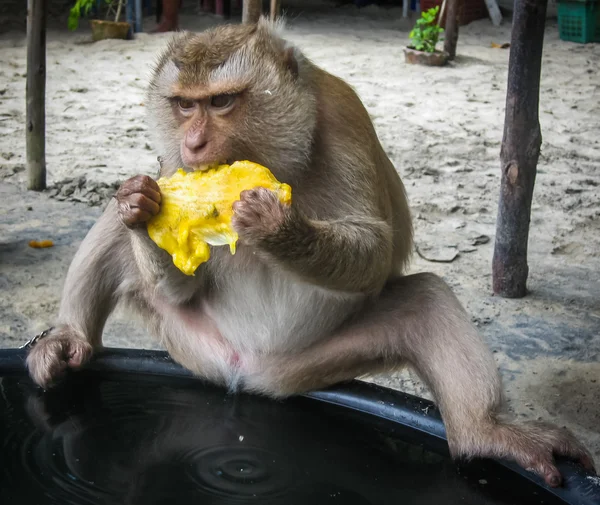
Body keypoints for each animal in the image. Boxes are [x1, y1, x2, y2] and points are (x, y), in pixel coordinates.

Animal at [25, 17, 592, 486]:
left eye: (221, 102)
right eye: (184, 105)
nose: (194, 144)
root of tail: (244, 371)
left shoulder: (342, 117)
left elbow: (374, 246)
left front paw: (275, 225)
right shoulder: (170, 166)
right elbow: (177, 273)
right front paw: (140, 209)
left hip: (316, 363)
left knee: (427, 299)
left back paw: (485, 432)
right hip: (190, 342)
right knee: (116, 238)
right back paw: (72, 336)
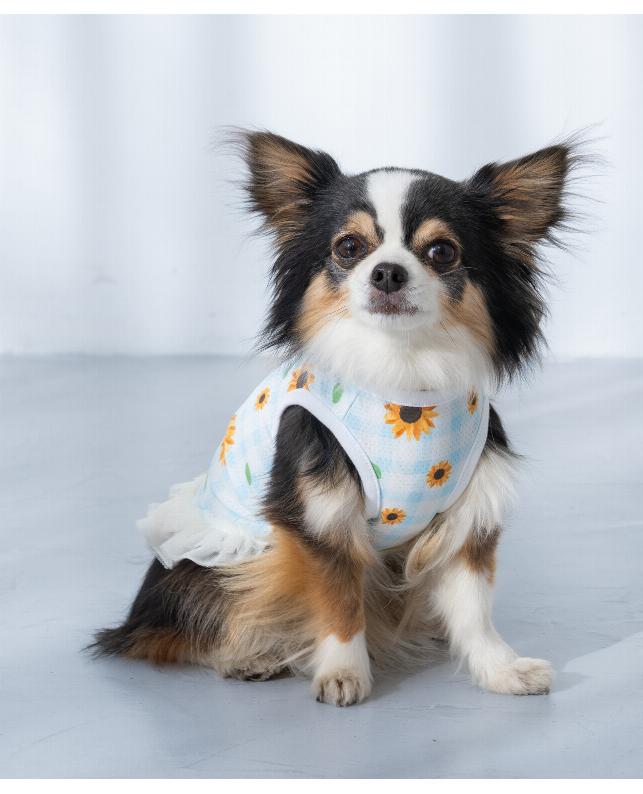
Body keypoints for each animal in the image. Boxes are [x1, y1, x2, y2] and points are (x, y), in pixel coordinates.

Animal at [94, 130, 581, 706]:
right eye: (349, 247)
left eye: (441, 252)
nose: (388, 271)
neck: (403, 376)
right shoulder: (320, 519)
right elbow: (339, 599)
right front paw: (344, 674)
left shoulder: (468, 516)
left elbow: (474, 609)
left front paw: (500, 669)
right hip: (217, 564)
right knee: (180, 632)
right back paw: (248, 656)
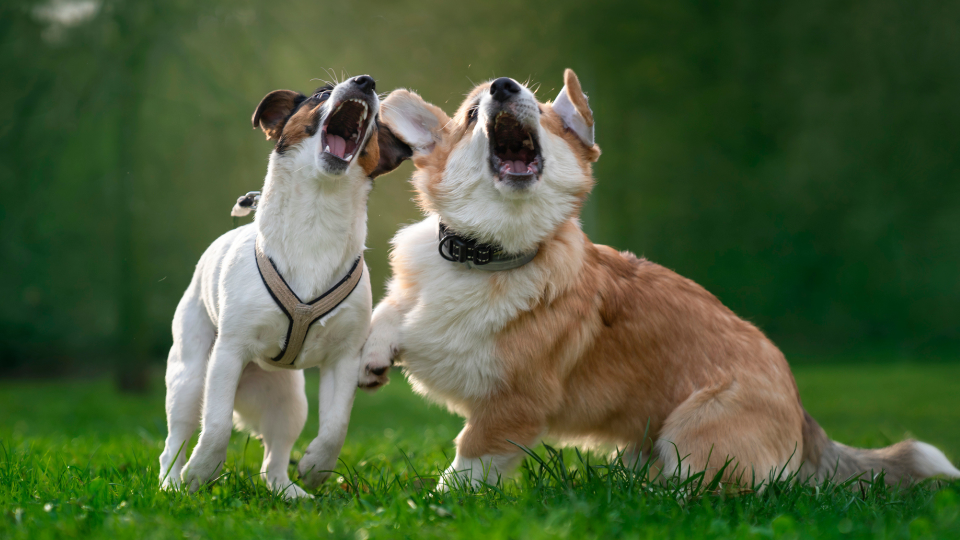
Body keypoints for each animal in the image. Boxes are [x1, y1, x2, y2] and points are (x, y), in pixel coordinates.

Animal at [160, 76, 404, 498]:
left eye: (376, 121)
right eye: (322, 94)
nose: (365, 82)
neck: (316, 218)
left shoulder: (344, 359)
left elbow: (336, 427)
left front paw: (316, 467)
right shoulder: (228, 353)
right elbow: (217, 426)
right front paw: (201, 472)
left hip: (289, 400)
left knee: (273, 458)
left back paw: (288, 491)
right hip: (189, 378)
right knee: (177, 439)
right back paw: (173, 483)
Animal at [362, 69, 960, 488]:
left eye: (546, 116)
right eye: (470, 114)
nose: (505, 87)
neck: (484, 256)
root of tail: (803, 415)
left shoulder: (515, 404)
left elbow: (470, 462)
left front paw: (442, 503)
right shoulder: (415, 299)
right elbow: (390, 311)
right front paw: (372, 354)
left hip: (696, 427)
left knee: (712, 490)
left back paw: (651, 494)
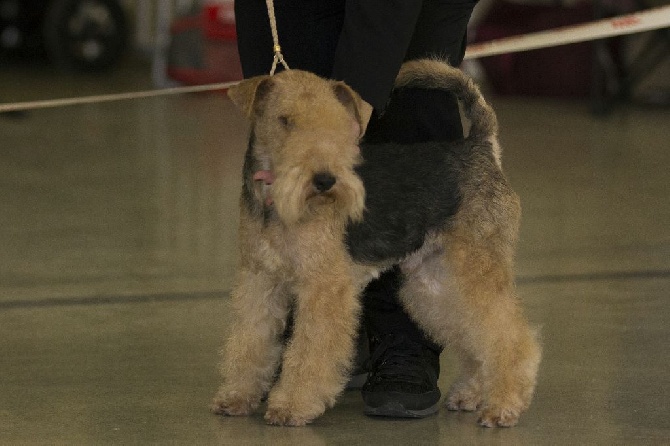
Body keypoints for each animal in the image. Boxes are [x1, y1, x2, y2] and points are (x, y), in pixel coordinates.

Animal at [213, 59, 544, 428]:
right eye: (285, 120)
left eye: (339, 124)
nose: (325, 181)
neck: (277, 206)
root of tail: (480, 145)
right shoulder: (260, 280)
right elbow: (249, 340)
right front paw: (236, 396)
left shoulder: (323, 287)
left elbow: (309, 350)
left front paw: (291, 405)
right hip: (435, 282)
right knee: (471, 334)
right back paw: (470, 393)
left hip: (475, 268)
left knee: (510, 336)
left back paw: (503, 406)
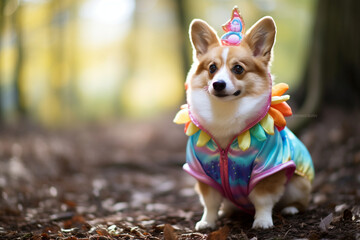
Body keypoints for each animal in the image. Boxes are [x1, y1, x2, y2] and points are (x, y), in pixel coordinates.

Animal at [175, 7, 316, 230]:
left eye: (238, 69)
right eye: (212, 68)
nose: (218, 84)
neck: (225, 113)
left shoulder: (267, 170)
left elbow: (263, 200)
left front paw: (262, 221)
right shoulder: (203, 174)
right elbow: (209, 202)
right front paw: (207, 221)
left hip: (298, 183)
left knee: (298, 202)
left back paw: (291, 209)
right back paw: (226, 212)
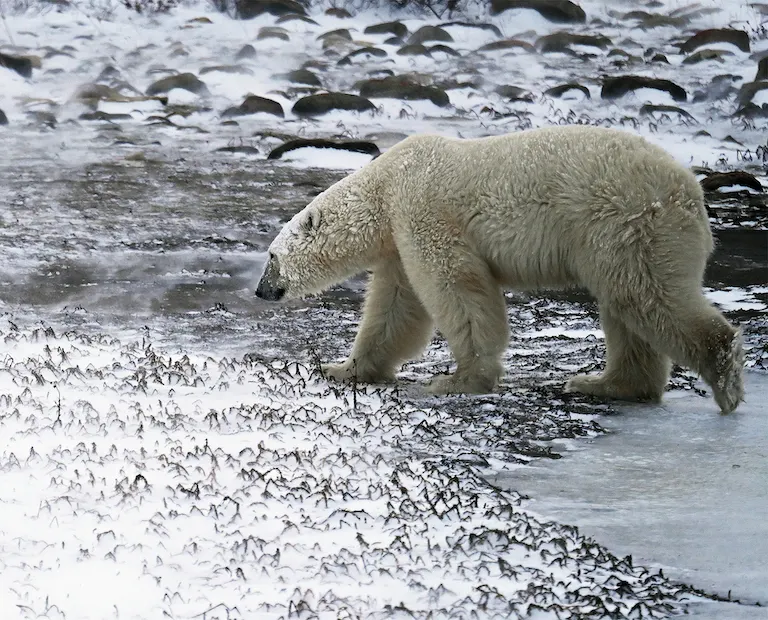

___

Work instruction: The listing should be transcribed exactly. No picture is to appear in the transcription.

Answer below:
Body keypoints for each animal in the image. Boxes are [x1, y1, x2, y2] and points are (x, y), in pixel coordinates.

Animal at [25, 17, 592, 486]:
left eye: (221, 102)
right eye: (184, 105)
nose: (194, 144)
root of tail: (244, 371)
left shoulder: (342, 117)
left elbow: (374, 246)
left front paw: (275, 225)
right shoulder: (170, 166)
right elbow: (177, 273)
right front paw: (140, 209)
left hip: (316, 363)
left knee: (427, 299)
left back paw: (485, 432)
right hip: (190, 342)
right knee: (116, 238)
right back paw: (72, 336)
Body keypoints for each animal in the image. Boxes are [x1, y1, x2, y2] and points are (x, y), in pixel coordinates.

Animal at [94, 130, 581, 706]:
right eye: (349, 247)
left eye: (441, 252)
nose: (388, 271)
neck: (403, 376)
right shoulder: (320, 519)
right elbow: (339, 599)
right front paw: (344, 674)
left shoulder: (468, 516)
left elbow: (474, 609)
left front paw: (500, 669)
right hip: (217, 564)
right knee: (180, 632)
right back paw: (248, 656)
Body keypoints for each animal in the image. Boxes are [x1, y1, x2, y2] and points are (x, y), in pixel coordinates.

Animal at [160, 76, 404, 498]:
left eye: (376, 121)
right eye: (322, 94)
nose: (365, 82)
neck: (316, 218)
left shoulder: (344, 359)
left elbow: (336, 427)
left front paw: (316, 467)
right shoulder: (228, 353)
right elbow: (217, 426)
right front paw: (201, 472)
left hip: (289, 400)
left knee: (273, 458)
left back paw: (288, 491)
right hip: (189, 378)
right knee: (177, 439)
right back paw: (173, 483)
Animal at [362, 69, 960, 488]:
left eye: (546, 116)
right eye: (470, 114)
nose: (505, 87)
neck: (484, 256)
root of tail: (803, 415)
left shoulder: (515, 404)
left elbow: (470, 462)
left front paw: (442, 503)
right shoulder: (415, 299)
right elbow: (390, 311)
right front paw: (372, 354)
left hip: (696, 427)
left knee: (712, 490)
left back paw: (651, 494)
Body keypoints for each animal in the image. Boxes are [x1, y1, x2, y2] and points are (x, y), in pixel coordinates.

Animal at [213, 59, 544, 428]:
right eye: (285, 120)
left eye: (339, 124)
nose: (325, 181)
neck: (277, 206)
root of tail: (480, 145)
right shoulder: (260, 280)
right elbow: (249, 340)
right front paw: (236, 396)
left shoulder: (323, 287)
left elbow: (309, 350)
left front paw: (291, 405)
right hip: (435, 282)
right knee: (471, 334)
right back paw: (470, 393)
left hip: (475, 268)
left knee: (510, 336)
left back paw: (503, 406)
Body keypoints for each animal in the image. Boxes are [x1, y1, x2, y2] and points are (x, y), in pixel coordinates.

Animal at [175, 7, 316, 230]:
left eye: (238, 69)
right eye: (212, 68)
nose: (218, 84)
neck: (225, 113)
left shoulder: (267, 170)
left elbow: (263, 200)
left front paw: (262, 221)
right shoulder: (203, 174)
right elbow: (209, 202)
right front paw: (207, 221)
left hip: (298, 183)
left knee: (298, 202)
left back paw: (291, 209)
right back paw: (226, 212)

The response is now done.